6 U vertrouwt zeker op Egypte? Maar Egypte is als een rieten wandelstok: als je er op leunt, breekt hij en gaat dwars door je hand. Zó onbetrouwbaar is de Farao voor iedereen die op hem vertrouwt.
7 Of vertrouwt u soms op uw God? Vergeet dan niet dat Hizkia alle altaren van die God heeft afgebroken! Hij wilde dat Juda alleen bij het altaar in Jeruzalem komt aanbidden.
8 Luister. De koning van Assur wil een weddenschap met u aangaan. Hij zal u 2000 paarden geven, als u daar 2000 ruiters voor heeft!
9 [ Maar u heeft zoveel ruiters niet! ] U kan nog niet eens een aanval afslaan van een van de kleinste onderdelen van het leger van mijn heer! Zelfs niet als u op Egypte rekent voor strijdwagens en ruiters!
10 Wij zijn niet zómaar hier naartoe gekomen! Het is de wil van de Heer dat ik met mijn leger ben gekomen om deze stad te verwoesten. De Heer heeft mij bevolen naar dit land te gaan en het te vernietigen."
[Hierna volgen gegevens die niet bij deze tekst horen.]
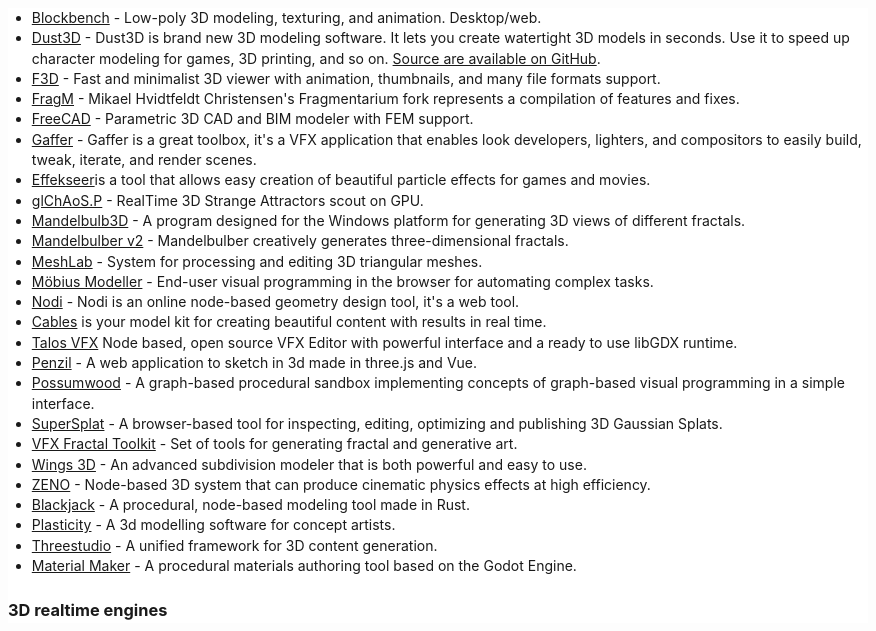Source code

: * [Blockbench](https://www.blockbench.net/) - Low-poly 3D modeling, texturing, and animation. Desktop/web.
* [Dust3D](https://dust3D.org) - Dust3D is brand new 3D modeling software. It lets you create watertight 3D models in seconds. Use it to speed up character modeling for games, 3D printing, and so on. [Source are available on GitHub](https://github.com/huxingyi/dust3d).
* [F3D](https://f3d-app.github.io/f3d/) - Fast and minimalist 3D viewer with animation, thumbnails, and many file formats support.
* [FragM](https://github.com/3Dickulus/FragM) - Mikael Hvidtfeldt Christensen's Fragmentarium fork represents a compilation of features and fixes.
* [FreeCAD](https://www.freecad.org/) - Parametric 3D CAD and BIM modeler with FEM support.
* [Gaffer](https://github.com/GafferHQ/gaffer) - Gaffer is a great toolbox, it's a VFX application that enables look developers, lighters, and compositors to easily build, tweak, iterate, and render scenes.
* [Effekseer](https://effekseer.github.io/en/)is a tool that allows easy creation of beautiful particle effects for games and movies.
* [glChAoS.P](https://github.com/BrutPitt/glChAoS.P) - RealTime 3D Strange Attractors scout on GPU.
* [Mandelbulb3D](https://github.com/thargor6/mb3d) - A program designed for the Windows platform for generating 3D views of different fractals.
* [Mandelbulber v2](https://github.com/buddhi1980/mandelbulber2) - Mandelbulber creatively generates three-dimensional fractals.
* [MeshLab](https://www.meshlab.net/) - System for processing and editing 3D triangular meshes.
* [Möbius Modeller](http://design-automation.net/software/mobius/index.html) -  End-user visual programming in the browser for automating complex tasks.
* [Nodi](https://github.com/Nodi3d/nodi) - Nodi is an online node-based geometry design tool, it's a web tool.
* [Cables](https://cables.gl/) is your model kit for creating beautiful content with results in real time.
* [Talos VFX](https://github.com/rockbite/talos) Node based, open source VFX Editor with powerful interface and a ready to use libGDX runtime.
* [Penzil](https://github.com/jacopocolo/Penzil) - A web application to sketch in 3d made in three.js and Vue.
* [Possumwood](https://github.com/martin-pr/possumwood) - A graph-based procedural sandbox implementing concepts of graph-based visual programming in a simple interface.
* [SuperSplat](https://github.com/playcanvas/supersplat) - A browser-based tool for inspecting, editing, optimizing and publishing 3D Gaussian Splats.
* [VFX Fractal Toolkit](https://github.com/jtomori/vft) - Set of tools for generating fractal and generative art.
* [Wings 3D](http://www.wings3d.com/) - An advanced subdivision modeler that is both powerful and easy to use.
* [ZENO](https://github.com/zenustech/zeno) - Node-based 3D system that can produce cinematic physics effects at high efficiency.
* [Blackjack](https://github.com/setzer22/blackjack) - A procedural, node-based modeling tool made in Rust.
* [Plasticity](https://github.com/nkallen/plasticity) - A 3d modelling software for concept artists.
* [Threestudio](https://github.com/threestudio-project/threestudio) - A unified framework for 3D content generation.
* [Material Maker](https://rodzilla.itch.io/material-maker) - A procedural materials authoring tool based on the Godot Engine.

### 3D realtime engines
11 Toen zeiden Eljakim, Sebna en Joa tegen [ de ] Rabsake: "Spreek alstublieft Aramees met ons. Dat verstaan wij wel. Maar spreek geen Judees, want de mannen op de muren hoeven niet te weten wat u zegt."
12 Maar de legeraanvoerder antwoordde: "U denkt toch niet dat mijn heer mij alleen naar u en uw heer heeft gestuurd? Ook de mannen op de muur moeten weten wat ik zeg. Binnenkort zullen zij net als u alleen nog maar hun poep te eten en hun plas te drinken hebben!"